Records provided:
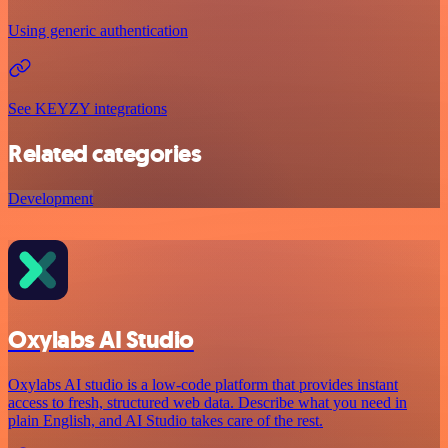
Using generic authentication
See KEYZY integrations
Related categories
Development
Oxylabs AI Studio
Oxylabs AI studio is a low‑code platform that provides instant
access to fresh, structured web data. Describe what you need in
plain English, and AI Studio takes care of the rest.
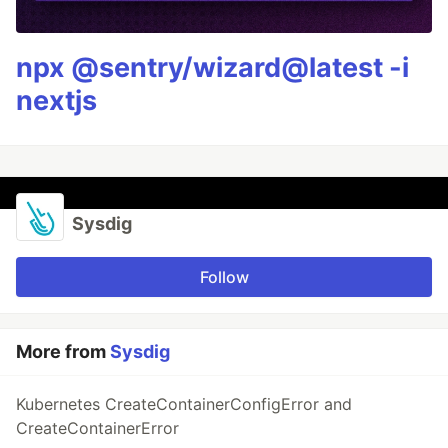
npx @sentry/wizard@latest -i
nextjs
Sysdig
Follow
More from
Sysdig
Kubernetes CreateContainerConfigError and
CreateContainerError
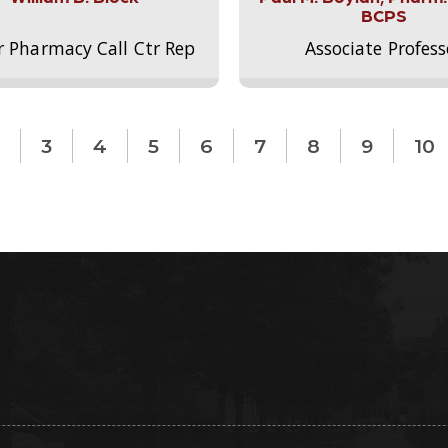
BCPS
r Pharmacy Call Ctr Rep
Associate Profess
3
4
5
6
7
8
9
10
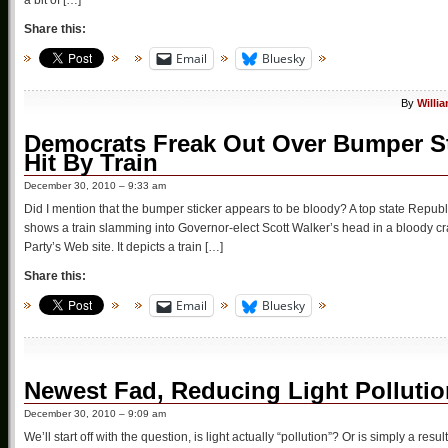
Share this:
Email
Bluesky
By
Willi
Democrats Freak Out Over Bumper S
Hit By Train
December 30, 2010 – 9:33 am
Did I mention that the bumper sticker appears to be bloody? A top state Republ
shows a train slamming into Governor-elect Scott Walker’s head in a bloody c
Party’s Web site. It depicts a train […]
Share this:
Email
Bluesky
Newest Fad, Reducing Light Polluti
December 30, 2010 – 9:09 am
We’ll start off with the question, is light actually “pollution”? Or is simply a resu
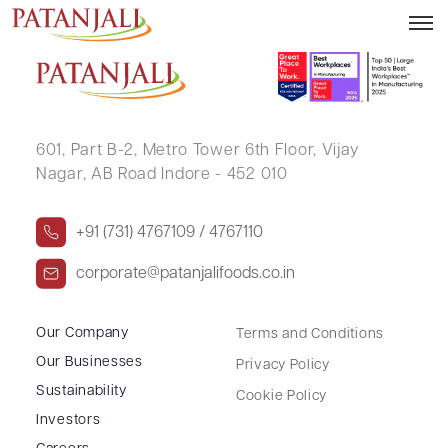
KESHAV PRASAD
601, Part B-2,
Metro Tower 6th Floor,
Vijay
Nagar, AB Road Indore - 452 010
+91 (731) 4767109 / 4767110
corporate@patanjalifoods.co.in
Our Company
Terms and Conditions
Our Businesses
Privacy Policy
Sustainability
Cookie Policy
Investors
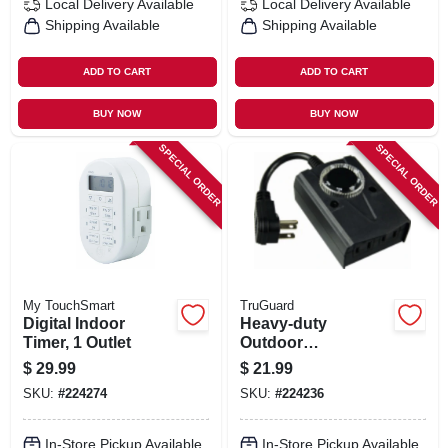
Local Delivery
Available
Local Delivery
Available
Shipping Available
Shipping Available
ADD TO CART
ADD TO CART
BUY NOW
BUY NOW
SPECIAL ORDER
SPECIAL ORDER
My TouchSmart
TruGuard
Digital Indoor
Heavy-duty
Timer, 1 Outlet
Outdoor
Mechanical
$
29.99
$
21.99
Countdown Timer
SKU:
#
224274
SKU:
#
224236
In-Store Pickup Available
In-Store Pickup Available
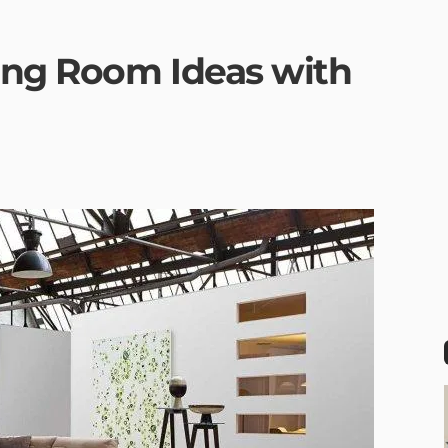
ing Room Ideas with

Exercise objective: Each record above needs to be copied exactly, with images left out.

Completed task:
Using generic authentication
See KEYZY integrations
Related categories
Development
Oxylabs AI Studio
Oxylabs AI studio is a low‑code platform that provides instant
access to fresh, structured web data. Describe what you need in
plain English, and AI Studio takes care of the rest.
npx @sentry/wizard@latest -i
nextjs
Sysdig
Follow
More from
Sysdig
Kubernetes CreateContainerConfigError and
CreateContainerError
BCPS
r Pharmacy Call Ctr Rep
Associate Profess
3
4
5
6
7
8
9
10
Share this:
Email
Bluesky
By
Willi
Democrats Freak Out Over Bumper S
Hit By Train
December 30, 2010 – 9:33 am
Did I mention that the bumper sticker appears to be bloody? A top state Republ
shows a train slamming into Governor-elect Scott Walker’s head in a bloody c
Party’s Web site. It depicts a train […]
Share this:
Email
Bluesky
Newest Fad, Reducing Light Polluti
December 30, 2010 – 9:09 am
We’ll start off with the question, is light actually “pollution”? Or is simply a resu
KESHAV PRASAD
601, Part B-2,
Metro Tower 6th Floor,
Vijay
Nagar, AB Road Indore - 452 010
+91 (731) 4767109 / 4767110
corporate@patanjalifoods.co.in
Our Company
Terms and Conditions
Our Businesses
Privacy Policy
Sustainability
Cookie Policy
Investors
Local Delivery
Available
Local Delivery
Available
Shipping Available
Shipping Available
ADD TO CART
ADD TO CART
BUY NOW
BUY NOW
SPECIAL ORDER
SPECIAL ORDER
My TouchSmart
TruGuard
Digital Indoor
Heavy-duty
Timer, 1 Outlet
Outdoor
Mechanical
$
29.99
$
21.99
Countdown Timer
SKU:
#
224274
SKU:
#
224236
In-Store Pickup Available
In-Store Pickup Available
ing Room Ideas with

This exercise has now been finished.